Arbeitsaufträge ::
[1] Schreibe aus dem Textauszug die Stelle ab, die mit „Venezuela leidet seit“ anfängt und bis einschließlich „verhängten Stromnotstandes an.“ reicht.
[2] Gib den Absatz des Textauszugs, der mit „Venezuela leidet seit Monaten“ beginnt, als kurze Stichpunktliste wieder und behalte dabei alle wesentlichen Fakten bei.
[3] Welche Gegenstände wurden laut Chávez im Gepäck der acht Verhafteten entdeckt?

Textauszug ::
Nur Touristen

Die Verhaftung von acht Kolumbianern in den venezolanischen Bundesstaaten Aragua und Barinas belastet erneut die Beziehungen zwischen den beiden südamerikanischen Nachbarstaaten. Venezuelas Innenminister Tareck El Aissami hatte am Dienstag darüber informiert, daß bereits vor Ostern im Süden von Aragua zunächst zwei Männer in der Nähe eines Kraftwerks festgenommen wurden, als sie Fotos von verschiedenen Einrichtungen des venezolanischen Stromversorgungsnetzes machten. Die weiteren Ermittlungen führten dann zur Verhaftung von sechs weiteren Personen in Barinas, die der Militärstaatsanwaltschaft von Aragua überstellt wurden. Bei zwei der Verhafteten wurden später offenbar Dienstausweise der kolumbianischen Armee gefunden.

Kolumbien soll aufklären

Venezuelas Präsident Hugo Chávez forderte daraufhin die Regierung des Nachbarlandes auf, die Hintergründe des Vorgangs aufzuklären. »Ich beschuldige weder die Regierung noch die Armee, denn das könnte falsch sein, aber das muß Kolumbien aufklären«, sagte Chávez während einer vom staatlichen Fernsehen übertragenen Kabinettssitzung. Die acht Personen seien im Land herumgefahren und hätten Fotos von unzähligen Kraftwerken gemacht. In ihrem Gepäck seien Computer und Satellitentelefone entdeckt worden, so der Präsident weiter. Einer der Verhafteten, dessen Name mit Luis angegeben wurde, habe ausgesagt, Arzt zu sein und mehrere Jahre in den kolumbianischen Streitkräften gedient zu haben. Nach seiner Zeit bei der Armee sei er dann nach Kanada gegangen, um anschließend nach Venezuela zu kommen. Das seien »sehr merkwürdige Bewegungen«, stellte Chávez fest. »Wer weiß, wie viele Stromausfälle das Ergebnis von Sabotage sind. Deshalb haben wir die Bewachung dieses Bereichs verstärkt.«

Venezuela leidet seit Monaten unter Problemen bei der Energieversorgung. Durch eine anhaltende Dürre ist der Wasserspiegel in den Stauseen dramatisch gesunken. Obwohl sich die Lage derzeit offenbar allmählich entspannt, kündigte Alí Rodríguez Araque am Donnerstag eine Verlängerung des im Februar verhängten Stromnotstandes an.

Gespeicherte Daten
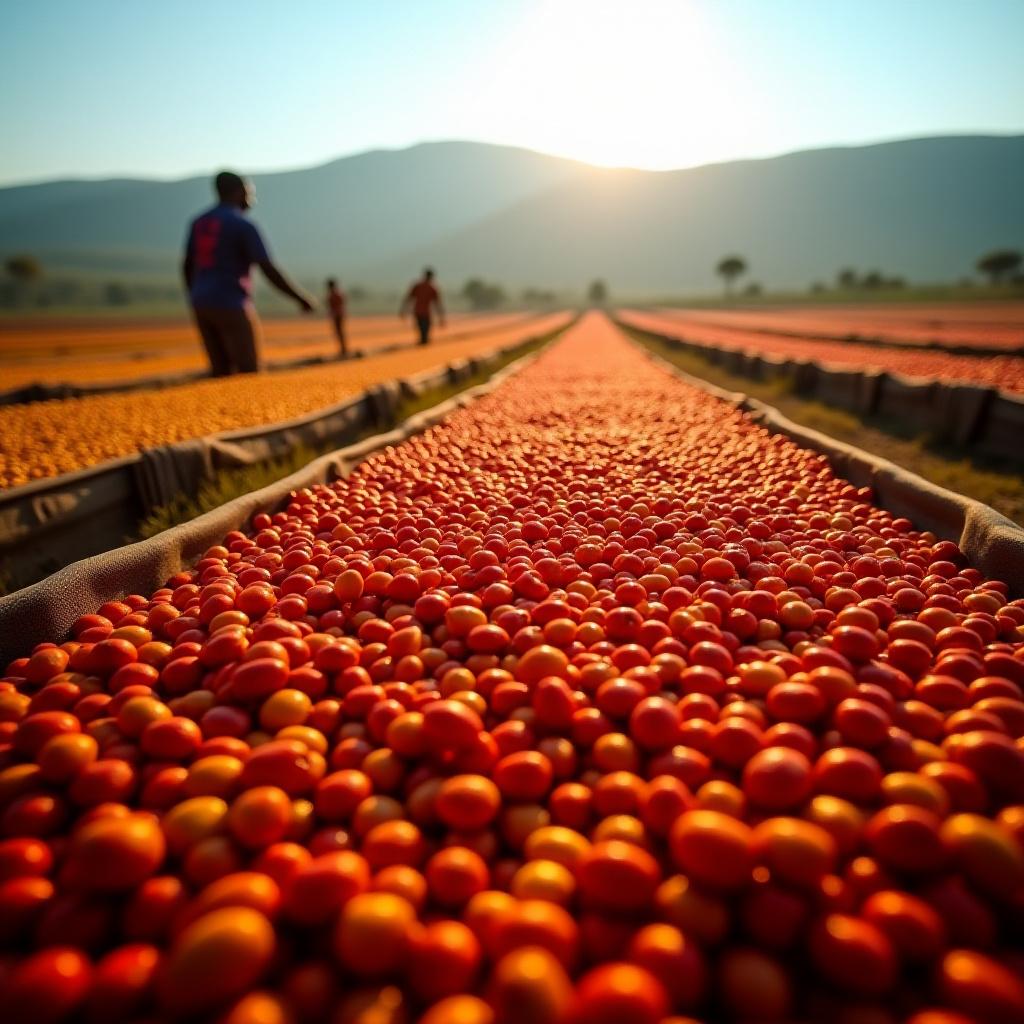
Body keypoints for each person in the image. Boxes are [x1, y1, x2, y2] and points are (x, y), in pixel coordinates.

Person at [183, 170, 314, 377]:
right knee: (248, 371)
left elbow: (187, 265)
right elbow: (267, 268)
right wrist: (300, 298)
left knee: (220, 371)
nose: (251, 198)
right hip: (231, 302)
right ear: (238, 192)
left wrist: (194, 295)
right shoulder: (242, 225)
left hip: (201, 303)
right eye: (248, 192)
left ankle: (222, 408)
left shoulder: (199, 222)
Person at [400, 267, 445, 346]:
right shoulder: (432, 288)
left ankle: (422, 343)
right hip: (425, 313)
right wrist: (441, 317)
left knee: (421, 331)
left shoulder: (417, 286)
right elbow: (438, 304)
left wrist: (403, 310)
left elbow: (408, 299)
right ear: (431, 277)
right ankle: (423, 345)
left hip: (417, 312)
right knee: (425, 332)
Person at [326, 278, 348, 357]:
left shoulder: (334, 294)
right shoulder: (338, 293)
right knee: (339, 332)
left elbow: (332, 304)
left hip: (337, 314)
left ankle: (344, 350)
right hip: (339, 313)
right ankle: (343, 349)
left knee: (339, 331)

Lösungen ::
[1]
Venezuela leidet seit Monaten unter Problemen bei der Energieversorgung. Durch eine anhaltende Dürre ist der Wasserspiegel in den Stauseen dramatisch gesunken. Obwohl sich die Lage derzeit offenbar allmählich entspannt, kündigte Alí Rodríguez Araque am Donnerstag eine Verlängerung des im Februar verhängten Stromnotstandes an.

[2]
- Venezuela hat seit Monaten Probleme bei der Energieversorgung.
- Eine anhaltende Dürre hat den Wasserspiegel in den Stauseen dramatisch sinken lassen.
- Die Lage entspannt sich derzeit offenbar allmählich.
- Dennoch kündigte Alí Rodríguez Araque am Donnerstag an, den im Februar verhängten Stromnotstand zu verlängern.

[3] Computer und Satellitentelefone.